The Lantau Buffalo Association wants to buy and install surveillance cameras along South Lantau Road in a bid to prevent hit-and-run accidents like the one that left eight feral cows dead in June.
"It was cows then, but it could have easily been a child or a stopped car," said Lantau resident and buffalo enthusiast Clive Noffke at the group's annual meeting yesterday.
A woman, 49, was arrested and released on bail over the deaths at Tong Fuk village.
The association is also pushing to have the 50km/h speed limit lowered in the area. It says the limit was 30km/h in the past, because the Lantau International School is located in Tong Fuk.

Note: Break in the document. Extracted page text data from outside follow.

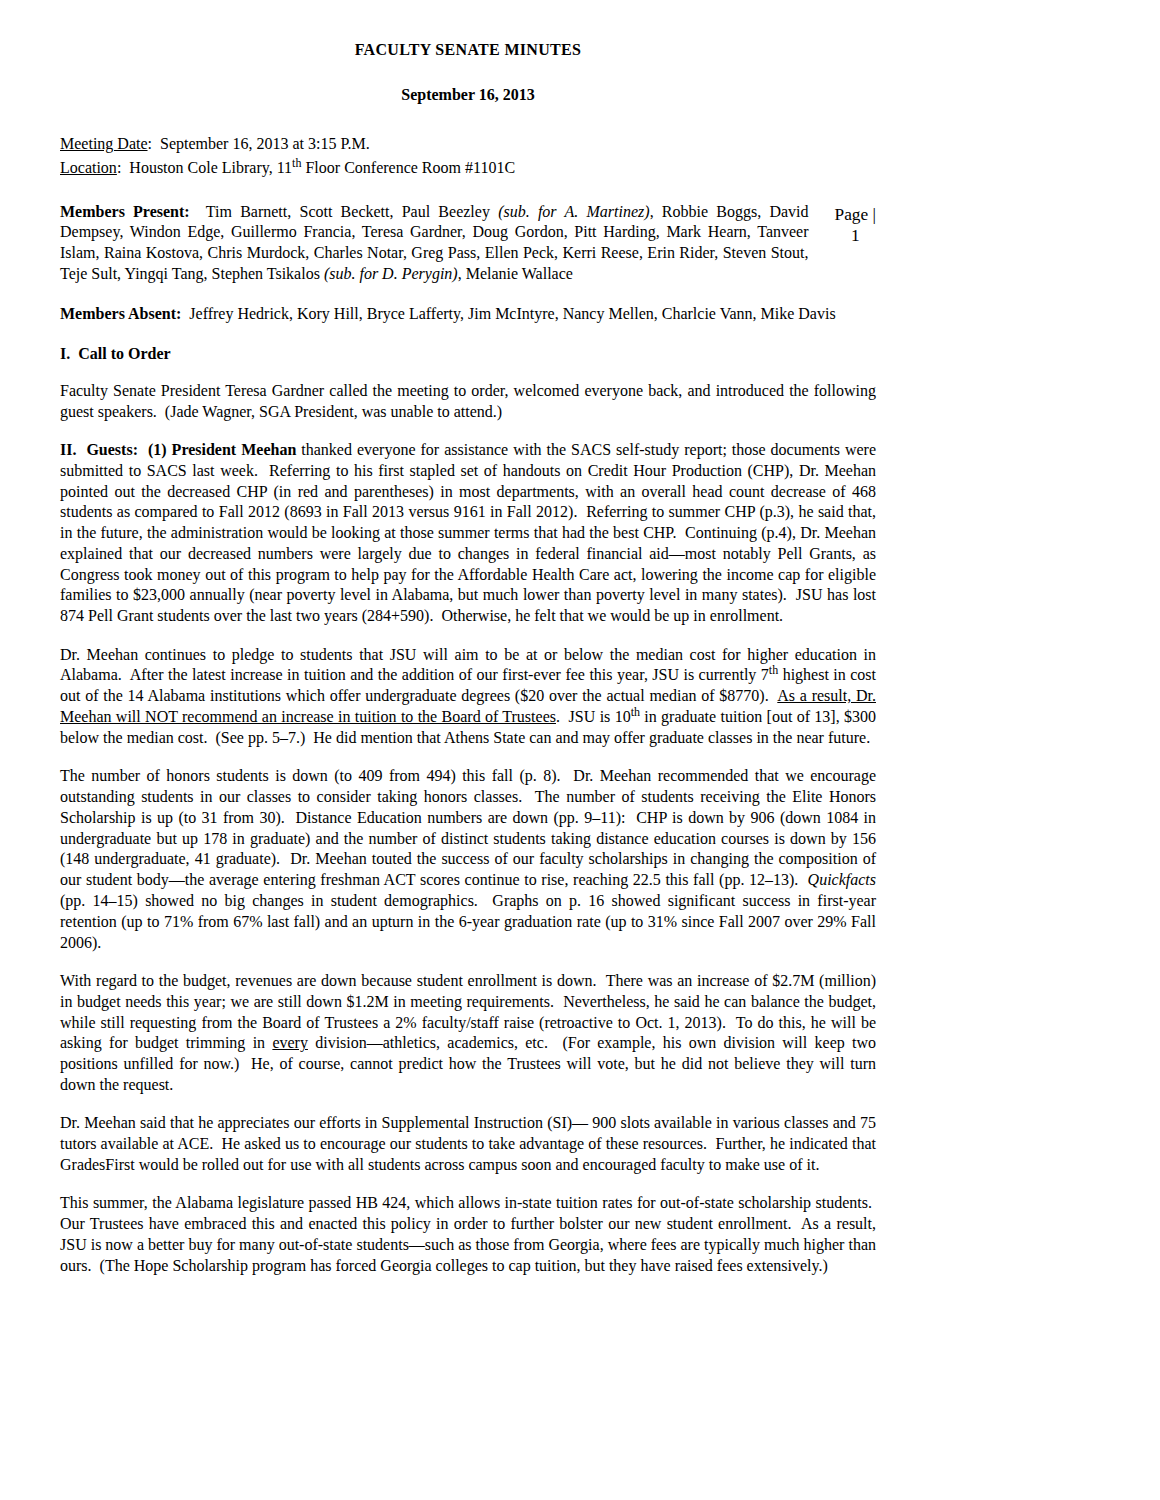FACULTY SENATE MINUTES
September 16, 2013
Meeting Date: September 16, 2013 at 3:15 P.M.
Location: Houston Cole Library, 11th Floor Conference Room #1101C
Page |
1
Members Present: Tim Barnett, Scott Beckett, Paul Beezley (sub. for A. Martinez), Robbie Boggs, David Dempsey, Windon Edge, Guillermo Francia, Teresa Gardner, Doug Gordon, Pitt Harding, Mark Hearn, Tanveer Islam, Raina Kostova, Chris Murdock, Charles Notar, Greg Pass, Ellen Peck, Kerri Reese, Erin Rider, Steven Stout, Teje Sult, Yingqi Tang, Stephen Tsikalos (sub. for D. Perygin), Melanie Wallace
Members Absent: Jeffrey Hedrick, Kory Hill, Bryce Lafferty, Jim McIntyre, Nancy Mellen, Charlcie Vann, Mike Davis
I. Call to Order
Faculty Senate President Teresa Gardner called the meeting to order, welcomed everyone back, and introduced the following guest speakers. (Jade Wagner, SGA President, was unable to attend.)
II. Guests: (1) President Meehan thanked everyone for assistance with the SACS self-study report; those documents were submitted to SACS last week. Referring to his first stapled set of handouts on Credit Hour Production (CHP), Dr. Meehan pointed out the decreased CHP (in red and parentheses) in most departments, with an overall head count decrease of 468 students as compared to Fall 2012 (8693 in Fall 2013 versus 9161 in Fall 2012). Referring to summer CHP (p.3), he said that, in the future, the administration would be looking at those summer terms that had the best CHP. Continuing (p.4), Dr. Meehan explained that our decreased numbers were largely due to changes in federal financial aid—most notably Pell Grants, as Congress took money out of this program to help pay for the Affordable Health Care act, lowering the income cap for eligible families to $23,000 annually (near poverty level in Alabama, but much lower than poverty level in many states). JSU has lost 874 Pell Grant students over the last two years (284+590). Otherwise, he felt that we would be up in enrollment.
Dr. Meehan continues to pledge to students that JSU will aim to be at or below the median cost for higher education in Alabama. After the latest increase in tuition and the addition of our first-ever fee this year, JSU is currently 7th highest in cost out of the 14 Alabama institutions which offer undergraduate degrees ($20 over the actual median of $8770). As a result, Dr. Meehan will NOT recommend an increase in tuition to the Board of Trustees. JSU is 10th in graduate tuition [out of 13], $300 below the median cost. (See pp. 5–7.) He did mention that Athens State can and may offer graduate classes in the near future.
The number of honors students is down (to 409 from 494) this fall (p. 8). Dr. Meehan recommended that we encourage outstanding students in our classes to consider taking honors classes. The number of students receiving the Elite Honors Scholarship is up (to 31 from 30). Distance Education numbers are down (pp. 9–11): CHP is down by 906 (down 1084 in undergraduate but up 178 in graduate) and the number of distinct students taking distance education courses is down by 156 (148 undergraduate, 41 graduate). Dr. Meehan touted the success of our faculty scholarships in changing the composition of our student body—the average entering freshman ACT scores continue to rise, reaching 22.5 this fall (pp. 12–13). Quickfacts (pp. 14–15) showed no big changes in student demographics. Graphs on p. 16 showed significant success in first-year retention (up to 71% from 67% last fall) and an upturn in the 6-year graduation rate (up to 31% since Fall 2007 over 29% Fall 2006).
With regard to the budget, revenues are down because student enrollment is down. There was an increase of $2.7M (million) in budget needs this year; we are still down $1.2M in meeting requirements. Nevertheless, he said he can balance the budget, while still requesting from the Board of Trustees a 2% faculty/staff raise (retroactive to Oct. 1, 2013). To do this, he will be asking for budget trimming in every division—athletics, academics, etc. (For example, his own division will keep two positions unfilled for now.) He, of course, cannot predict how the Trustees will vote, but he did not believe they will turn down the request.
Dr. Meehan said that he appreciates our efforts in Supplemental Instruction (SI)— 900 slots available in various classes and 75 tutors available at ACE. He asked us to encourage our students to take advantage of these resources. Further, he indicated that GradesFirst would be rolled out for use with all students across campus soon and encouraged faculty to make use of it.
This summer, the Alabama legislature passed HB 424, which allows in-state tuition rates for out-of-state scholarship students. Our Trustees have embraced this and enacted this policy in order to further bolster our new student enrollment. As a result, JSU is now a better buy for many out-of-state students—such as those from Georgia, where fees are typically much higher than ours. (The Hope Scholarship program has forced Georgia colleges to cap tuition, but they have raised fees extensively.)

"Even if you're going at the speed limit around those bends, it would be hard to stop in time," Noffke said.
The group has raised the issue with the government, but association chairwoman Ho Loy said cameras were yet to be installed along South Lantau Road, where illegal racing and speeding is known to occur. Temporary barriers were in place for a few years along the centre of the main road to encourage motorists to slow down, but these have been removed.
From January to September this year, 17 feral cows or buffaloes were killed and 21 injured on Lantau, mostly by speeding vehicles, according to records kept by the association.
A government spokesman was not available for comment.
Feral cattle have been a point of contention among residents for years, regarded by some as a nuisance and by others as a precious part of the community and ecosystem. Most of them are found on Lantau and around Sai Kung. They are often the offspring of cows and buffaloes once raised by dairy farmers in parts of the New Territories.